◆ **THE RECORDS**:
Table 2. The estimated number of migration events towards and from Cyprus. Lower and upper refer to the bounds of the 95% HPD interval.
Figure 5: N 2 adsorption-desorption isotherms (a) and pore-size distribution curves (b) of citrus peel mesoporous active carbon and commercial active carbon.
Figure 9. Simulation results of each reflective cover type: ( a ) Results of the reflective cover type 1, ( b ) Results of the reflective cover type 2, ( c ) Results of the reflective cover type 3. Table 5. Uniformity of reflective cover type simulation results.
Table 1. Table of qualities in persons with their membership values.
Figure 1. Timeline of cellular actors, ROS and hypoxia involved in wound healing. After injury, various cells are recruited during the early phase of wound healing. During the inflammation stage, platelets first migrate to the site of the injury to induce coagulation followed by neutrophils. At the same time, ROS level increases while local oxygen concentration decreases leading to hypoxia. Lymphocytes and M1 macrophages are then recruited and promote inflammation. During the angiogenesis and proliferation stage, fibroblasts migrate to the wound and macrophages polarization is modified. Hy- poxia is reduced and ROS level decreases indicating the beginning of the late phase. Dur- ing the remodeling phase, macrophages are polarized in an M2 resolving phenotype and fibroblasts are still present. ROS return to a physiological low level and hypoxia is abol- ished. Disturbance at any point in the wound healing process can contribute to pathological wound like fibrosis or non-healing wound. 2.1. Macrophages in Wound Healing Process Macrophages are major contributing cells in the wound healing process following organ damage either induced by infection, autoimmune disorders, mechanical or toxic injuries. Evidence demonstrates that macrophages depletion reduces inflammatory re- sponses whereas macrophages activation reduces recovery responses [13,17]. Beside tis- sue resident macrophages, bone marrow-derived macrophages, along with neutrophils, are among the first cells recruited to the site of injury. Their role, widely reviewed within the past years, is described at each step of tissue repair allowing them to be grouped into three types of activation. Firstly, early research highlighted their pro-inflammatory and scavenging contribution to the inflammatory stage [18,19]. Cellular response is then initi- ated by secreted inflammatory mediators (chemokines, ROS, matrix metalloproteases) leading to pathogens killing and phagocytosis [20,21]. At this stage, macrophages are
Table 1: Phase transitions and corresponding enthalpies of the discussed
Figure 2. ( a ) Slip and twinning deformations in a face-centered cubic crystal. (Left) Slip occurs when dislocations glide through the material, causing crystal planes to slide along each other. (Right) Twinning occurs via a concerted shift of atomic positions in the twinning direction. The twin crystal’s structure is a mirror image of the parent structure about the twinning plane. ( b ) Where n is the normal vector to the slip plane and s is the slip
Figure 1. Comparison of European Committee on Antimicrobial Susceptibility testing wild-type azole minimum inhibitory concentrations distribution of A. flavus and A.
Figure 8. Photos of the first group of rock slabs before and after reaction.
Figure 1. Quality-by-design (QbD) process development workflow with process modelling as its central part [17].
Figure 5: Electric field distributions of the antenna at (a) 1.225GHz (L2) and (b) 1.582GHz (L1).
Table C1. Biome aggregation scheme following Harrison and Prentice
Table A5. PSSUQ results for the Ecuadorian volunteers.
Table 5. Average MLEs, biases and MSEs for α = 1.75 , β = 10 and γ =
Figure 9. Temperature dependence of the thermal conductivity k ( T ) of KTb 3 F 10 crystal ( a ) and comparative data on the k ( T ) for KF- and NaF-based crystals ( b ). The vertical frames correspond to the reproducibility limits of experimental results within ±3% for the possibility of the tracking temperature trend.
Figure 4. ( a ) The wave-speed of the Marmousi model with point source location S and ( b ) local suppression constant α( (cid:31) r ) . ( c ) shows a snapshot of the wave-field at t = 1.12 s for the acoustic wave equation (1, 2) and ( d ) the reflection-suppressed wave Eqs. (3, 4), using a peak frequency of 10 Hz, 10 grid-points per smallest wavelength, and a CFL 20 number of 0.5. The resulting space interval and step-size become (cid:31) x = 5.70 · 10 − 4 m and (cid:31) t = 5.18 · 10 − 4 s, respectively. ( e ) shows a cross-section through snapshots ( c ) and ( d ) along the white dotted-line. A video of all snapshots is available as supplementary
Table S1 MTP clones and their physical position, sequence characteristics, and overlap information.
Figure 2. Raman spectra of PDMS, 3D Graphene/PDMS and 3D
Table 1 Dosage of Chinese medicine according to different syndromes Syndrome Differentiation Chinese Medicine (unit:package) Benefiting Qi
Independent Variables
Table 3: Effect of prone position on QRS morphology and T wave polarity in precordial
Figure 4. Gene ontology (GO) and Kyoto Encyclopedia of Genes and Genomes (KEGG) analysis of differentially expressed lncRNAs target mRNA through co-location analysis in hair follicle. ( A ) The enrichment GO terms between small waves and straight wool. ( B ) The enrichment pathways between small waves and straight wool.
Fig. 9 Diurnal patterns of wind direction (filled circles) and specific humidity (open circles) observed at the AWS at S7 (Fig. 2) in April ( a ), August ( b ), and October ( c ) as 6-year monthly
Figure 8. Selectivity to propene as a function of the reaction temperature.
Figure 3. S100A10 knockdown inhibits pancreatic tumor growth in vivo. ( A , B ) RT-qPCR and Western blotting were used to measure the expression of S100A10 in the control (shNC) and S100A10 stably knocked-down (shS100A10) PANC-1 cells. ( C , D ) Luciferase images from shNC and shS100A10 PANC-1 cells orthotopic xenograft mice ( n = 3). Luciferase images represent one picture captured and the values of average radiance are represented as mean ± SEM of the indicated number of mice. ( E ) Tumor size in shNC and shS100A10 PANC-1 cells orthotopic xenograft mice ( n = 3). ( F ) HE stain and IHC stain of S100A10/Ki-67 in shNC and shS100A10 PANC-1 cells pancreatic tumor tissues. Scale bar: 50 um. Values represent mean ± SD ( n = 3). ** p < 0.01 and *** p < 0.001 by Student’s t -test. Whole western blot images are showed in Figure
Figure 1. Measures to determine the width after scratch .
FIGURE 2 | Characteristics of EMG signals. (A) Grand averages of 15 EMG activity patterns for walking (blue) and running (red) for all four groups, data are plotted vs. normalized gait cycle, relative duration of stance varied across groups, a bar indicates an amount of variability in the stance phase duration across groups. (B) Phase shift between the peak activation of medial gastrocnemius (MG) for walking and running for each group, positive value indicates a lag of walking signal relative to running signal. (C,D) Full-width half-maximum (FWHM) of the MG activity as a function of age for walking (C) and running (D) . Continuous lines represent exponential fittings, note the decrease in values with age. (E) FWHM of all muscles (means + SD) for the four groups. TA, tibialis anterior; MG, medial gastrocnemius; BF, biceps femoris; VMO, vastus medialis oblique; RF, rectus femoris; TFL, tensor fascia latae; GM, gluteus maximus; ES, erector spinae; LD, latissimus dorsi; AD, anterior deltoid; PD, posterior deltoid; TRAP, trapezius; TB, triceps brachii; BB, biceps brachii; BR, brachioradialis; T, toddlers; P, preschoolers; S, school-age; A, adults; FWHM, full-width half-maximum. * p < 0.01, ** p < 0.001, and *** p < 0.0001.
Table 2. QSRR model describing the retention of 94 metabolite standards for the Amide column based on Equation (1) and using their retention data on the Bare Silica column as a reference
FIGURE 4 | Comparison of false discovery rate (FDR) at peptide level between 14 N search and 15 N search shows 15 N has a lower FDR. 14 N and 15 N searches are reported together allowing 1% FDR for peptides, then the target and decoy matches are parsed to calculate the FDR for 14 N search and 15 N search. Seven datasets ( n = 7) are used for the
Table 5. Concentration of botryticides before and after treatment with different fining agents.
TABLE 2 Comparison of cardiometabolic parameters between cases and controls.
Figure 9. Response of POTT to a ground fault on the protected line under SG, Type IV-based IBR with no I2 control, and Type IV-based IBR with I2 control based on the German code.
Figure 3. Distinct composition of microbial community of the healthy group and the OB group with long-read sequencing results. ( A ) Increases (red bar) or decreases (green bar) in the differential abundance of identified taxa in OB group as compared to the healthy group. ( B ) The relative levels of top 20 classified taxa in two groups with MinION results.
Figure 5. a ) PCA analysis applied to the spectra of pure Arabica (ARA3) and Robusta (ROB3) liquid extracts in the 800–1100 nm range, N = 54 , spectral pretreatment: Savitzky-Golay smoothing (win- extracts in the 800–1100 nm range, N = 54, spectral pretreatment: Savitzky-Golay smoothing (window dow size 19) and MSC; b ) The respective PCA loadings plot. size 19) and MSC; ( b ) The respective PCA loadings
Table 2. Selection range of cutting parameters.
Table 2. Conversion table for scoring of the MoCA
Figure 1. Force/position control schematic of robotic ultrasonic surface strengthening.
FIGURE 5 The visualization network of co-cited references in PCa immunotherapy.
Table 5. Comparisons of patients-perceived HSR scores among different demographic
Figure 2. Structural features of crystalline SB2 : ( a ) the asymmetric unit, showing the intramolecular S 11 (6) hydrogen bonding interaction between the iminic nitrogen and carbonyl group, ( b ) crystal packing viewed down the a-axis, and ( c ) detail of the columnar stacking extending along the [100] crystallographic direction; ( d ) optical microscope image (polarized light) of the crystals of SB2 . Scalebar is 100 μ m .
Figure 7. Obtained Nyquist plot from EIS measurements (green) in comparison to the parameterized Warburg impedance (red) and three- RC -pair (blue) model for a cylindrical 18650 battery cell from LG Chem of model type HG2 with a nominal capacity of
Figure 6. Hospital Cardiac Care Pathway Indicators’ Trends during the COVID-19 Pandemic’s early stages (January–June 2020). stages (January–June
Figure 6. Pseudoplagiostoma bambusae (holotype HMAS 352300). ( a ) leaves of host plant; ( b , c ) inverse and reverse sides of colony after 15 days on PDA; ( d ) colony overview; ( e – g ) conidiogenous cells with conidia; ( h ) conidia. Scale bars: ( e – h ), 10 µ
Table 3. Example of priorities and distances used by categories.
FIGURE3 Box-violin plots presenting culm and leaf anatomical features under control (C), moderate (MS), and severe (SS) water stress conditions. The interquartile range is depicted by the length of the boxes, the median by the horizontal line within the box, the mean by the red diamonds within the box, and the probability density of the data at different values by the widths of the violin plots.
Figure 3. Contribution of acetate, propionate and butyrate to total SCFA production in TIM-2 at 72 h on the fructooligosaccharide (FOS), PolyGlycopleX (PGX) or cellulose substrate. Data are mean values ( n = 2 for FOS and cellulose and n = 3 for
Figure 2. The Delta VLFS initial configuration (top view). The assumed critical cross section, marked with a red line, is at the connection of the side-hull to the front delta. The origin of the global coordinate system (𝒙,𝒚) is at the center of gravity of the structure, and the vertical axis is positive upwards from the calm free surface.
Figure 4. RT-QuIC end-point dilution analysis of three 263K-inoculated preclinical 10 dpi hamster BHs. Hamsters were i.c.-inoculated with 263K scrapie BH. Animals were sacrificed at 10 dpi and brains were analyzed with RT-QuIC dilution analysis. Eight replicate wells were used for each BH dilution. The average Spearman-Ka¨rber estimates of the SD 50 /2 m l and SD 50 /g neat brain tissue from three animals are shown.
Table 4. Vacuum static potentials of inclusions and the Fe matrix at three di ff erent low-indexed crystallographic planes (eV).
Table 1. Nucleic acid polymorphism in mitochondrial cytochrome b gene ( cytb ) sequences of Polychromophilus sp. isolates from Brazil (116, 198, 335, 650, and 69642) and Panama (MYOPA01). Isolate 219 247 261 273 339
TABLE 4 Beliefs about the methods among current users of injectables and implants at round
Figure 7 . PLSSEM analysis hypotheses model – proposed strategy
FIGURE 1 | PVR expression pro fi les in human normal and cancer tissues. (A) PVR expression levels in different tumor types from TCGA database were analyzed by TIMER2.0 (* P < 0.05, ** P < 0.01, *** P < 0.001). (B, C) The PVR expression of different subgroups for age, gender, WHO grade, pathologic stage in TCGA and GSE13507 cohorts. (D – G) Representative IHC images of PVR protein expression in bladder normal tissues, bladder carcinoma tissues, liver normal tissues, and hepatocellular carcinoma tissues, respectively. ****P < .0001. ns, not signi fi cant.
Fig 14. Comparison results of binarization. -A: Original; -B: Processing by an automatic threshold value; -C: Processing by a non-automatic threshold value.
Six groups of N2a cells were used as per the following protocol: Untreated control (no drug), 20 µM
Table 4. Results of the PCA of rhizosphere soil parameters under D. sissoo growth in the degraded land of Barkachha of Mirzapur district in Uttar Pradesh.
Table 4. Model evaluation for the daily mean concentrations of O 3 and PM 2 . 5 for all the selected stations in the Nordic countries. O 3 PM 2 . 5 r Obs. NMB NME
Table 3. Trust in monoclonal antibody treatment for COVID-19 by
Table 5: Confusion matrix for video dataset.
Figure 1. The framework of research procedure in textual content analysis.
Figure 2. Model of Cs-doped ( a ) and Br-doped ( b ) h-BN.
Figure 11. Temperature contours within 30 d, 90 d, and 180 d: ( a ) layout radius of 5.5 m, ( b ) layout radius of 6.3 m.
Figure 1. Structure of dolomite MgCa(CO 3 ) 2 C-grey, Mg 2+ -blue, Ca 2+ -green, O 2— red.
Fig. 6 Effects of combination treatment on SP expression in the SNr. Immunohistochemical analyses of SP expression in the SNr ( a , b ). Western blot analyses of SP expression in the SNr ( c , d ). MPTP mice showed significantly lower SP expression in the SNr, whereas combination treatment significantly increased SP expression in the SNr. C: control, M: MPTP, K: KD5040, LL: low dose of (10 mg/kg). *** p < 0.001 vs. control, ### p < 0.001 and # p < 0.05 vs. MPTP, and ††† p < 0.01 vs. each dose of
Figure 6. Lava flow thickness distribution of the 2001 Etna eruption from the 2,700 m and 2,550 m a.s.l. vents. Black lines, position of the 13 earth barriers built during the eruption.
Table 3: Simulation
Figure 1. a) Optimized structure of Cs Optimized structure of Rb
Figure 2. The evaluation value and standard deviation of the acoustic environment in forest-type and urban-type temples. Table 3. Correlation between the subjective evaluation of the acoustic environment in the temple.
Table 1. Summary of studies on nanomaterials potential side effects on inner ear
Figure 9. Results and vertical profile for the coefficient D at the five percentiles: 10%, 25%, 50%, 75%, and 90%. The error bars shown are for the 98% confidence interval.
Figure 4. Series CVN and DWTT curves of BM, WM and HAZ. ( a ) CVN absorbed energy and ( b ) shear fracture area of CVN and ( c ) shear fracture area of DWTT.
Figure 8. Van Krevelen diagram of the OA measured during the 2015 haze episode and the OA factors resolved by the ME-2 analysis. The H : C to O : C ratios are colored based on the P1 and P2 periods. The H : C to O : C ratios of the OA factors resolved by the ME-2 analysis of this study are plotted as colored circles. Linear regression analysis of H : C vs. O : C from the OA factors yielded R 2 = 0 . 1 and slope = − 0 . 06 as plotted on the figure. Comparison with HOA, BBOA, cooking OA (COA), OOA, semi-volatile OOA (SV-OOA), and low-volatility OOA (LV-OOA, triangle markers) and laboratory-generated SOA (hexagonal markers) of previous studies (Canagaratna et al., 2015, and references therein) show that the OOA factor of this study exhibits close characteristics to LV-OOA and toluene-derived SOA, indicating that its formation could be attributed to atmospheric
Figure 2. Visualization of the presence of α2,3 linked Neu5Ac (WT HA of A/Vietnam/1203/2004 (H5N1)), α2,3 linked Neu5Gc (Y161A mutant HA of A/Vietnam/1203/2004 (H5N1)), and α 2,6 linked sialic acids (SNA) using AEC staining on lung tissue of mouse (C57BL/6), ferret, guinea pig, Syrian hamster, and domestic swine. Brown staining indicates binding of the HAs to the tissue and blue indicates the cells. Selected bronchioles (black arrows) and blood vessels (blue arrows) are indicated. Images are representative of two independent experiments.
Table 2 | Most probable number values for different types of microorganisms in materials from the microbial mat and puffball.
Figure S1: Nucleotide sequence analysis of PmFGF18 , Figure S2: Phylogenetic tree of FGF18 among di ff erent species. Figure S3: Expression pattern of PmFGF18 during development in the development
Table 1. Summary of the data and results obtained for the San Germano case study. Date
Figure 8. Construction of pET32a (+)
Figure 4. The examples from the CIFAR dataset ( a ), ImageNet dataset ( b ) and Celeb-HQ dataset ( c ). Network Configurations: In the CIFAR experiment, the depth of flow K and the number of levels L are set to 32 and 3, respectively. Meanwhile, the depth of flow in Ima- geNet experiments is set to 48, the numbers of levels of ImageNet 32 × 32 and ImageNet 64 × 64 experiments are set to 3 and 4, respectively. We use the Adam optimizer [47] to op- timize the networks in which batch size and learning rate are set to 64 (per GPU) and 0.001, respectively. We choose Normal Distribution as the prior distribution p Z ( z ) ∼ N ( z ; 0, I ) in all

◆ **WORK TO COMPLETE**:
The lines to return begin at the first line of the records and end at the line holding "Table 1. Table"; please return them exactly, including both, and nothing beyond.

◆ **ANSWER SPACE**:
Table 2. The estimated number of migration events towards and from Cyprus. Lower and upper refer to the bounds of the 95% HPD interval.
Figure 5: N 2 adsorption-desorption isotherms (a) and pore-size distribution curves (b) of citrus peel mesoporous active carbon and commercial active carbon.
Figure 9. Simulation results of each reflective cover type: ( a ) Results of the reflective cover type 1, ( b ) Results of the reflective cover type 2, ( c ) Results of the reflective cover type 3. Table 5. Uniformity of reflective cover type simulation results.
Table 1. Table of qualities in persons with their membership values.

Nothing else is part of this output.